Ahora bien, a diferencia de las protestas del “Movimiento Verde” en 2009 en ese mismo país, en esta ocasión las manifestaciones no estuvieron protagonizadas por una clase media urbana en ciudades mayores como Teherán. Se trata, en cambio, de protestas menos concentradas, compuestas por jóvenes de clases bajas en una mucho mayor cantidad de localidades pequeñas. Plataformas como Telegram o Whatsapp fueron muy utilizadas para la organización de las manifestaciones. Las fotografías y videos eran rápidamente compartidos y, en muchos casos, viralizados.

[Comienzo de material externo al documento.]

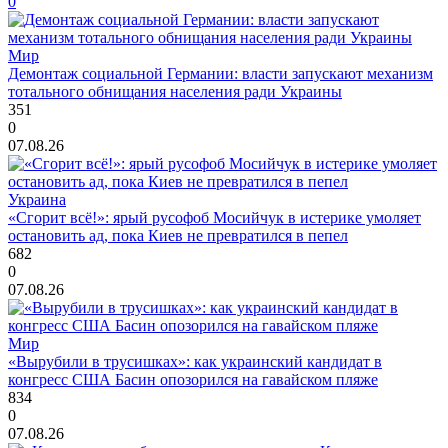
0
Мир
Демонтаж социальной Германии: власти запускают механизм
тотального обнищания населения ради Украины
351
0
07.08.26
Украина
«Сгорит всё!»: ярый русофоб Мосийчук в истерике умоляет
остановить ад, пока Киев не превратился в пепел
682
0
07.08.26
Мир
«Вырубили в трусишках»: как украинский кандидат в
конгресс США Басин опозорился на гавайском пляже
834
0
07.08.26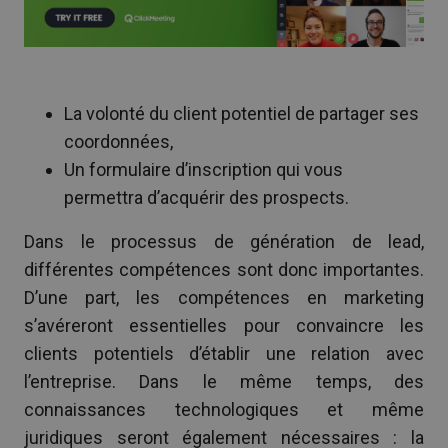
La volonté du client potentiel de partager ses
coordonnées,
Un formulaire d’inscription qui vous
permettra d’acquérir des prospects.
Dans le processus de génération de lead,
différentes compétences sont donc importantes.
D’une part, les compétences en marketing
s’avéreront essentielles pour convaincre les
clients potentiels d’établir une relation avec
l’entreprise. Dans le même temps, des
connaissances technologiques et même
juridiques seront également nécessaires : la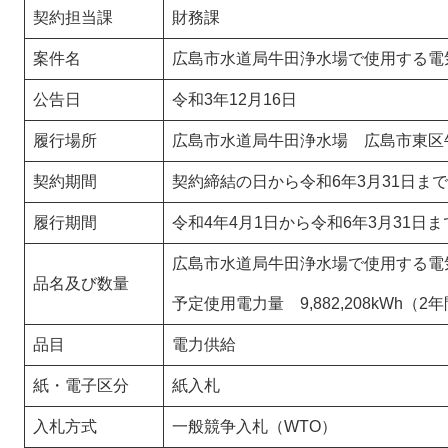
契約担当課
財務課
案件名
広島市水道局牛田浄水場で使用する電
公告日
令和3年12月16日
履行場所
広島市水道局牛田浄水場 広島市東区
契約期間
契約締結の日から令和6年3月31日まで
履行期間
令和4年4月1日から令和6年3月31日ま
広島市水道局牛田浄水場で使用する電
品名及び数量
予定使用電力量 9,882,208kWh（2
品目
電力供給
紙・電子区分
紙入札
入札方式
一般競争入札（WTO）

Por tanto, hay que observar hasta donde llega la situación actual. Por ahora, la elevada dispersión de las protestas y su baja presencia en las ciudades mayores parece estar permitiendo su contención por parte del gobierno y, al momento de este escrito, parecen haber cedido en su mayor parte. Las fuerzas de seguridad permanecen absolutamente leales a la élite del país, encarnada sobre todo en el líder supremo, el Ayatola Khamenei. Y desde acá, vale la pena leer con atención y aprender de lo que sucede cuando las débiles condiciones económicas, las limitadas libertades políticas y la elevada corrupción, se cruzan con la frustración de las capas de jóvenes cuyo futuro, a veces, decidimos ignorar.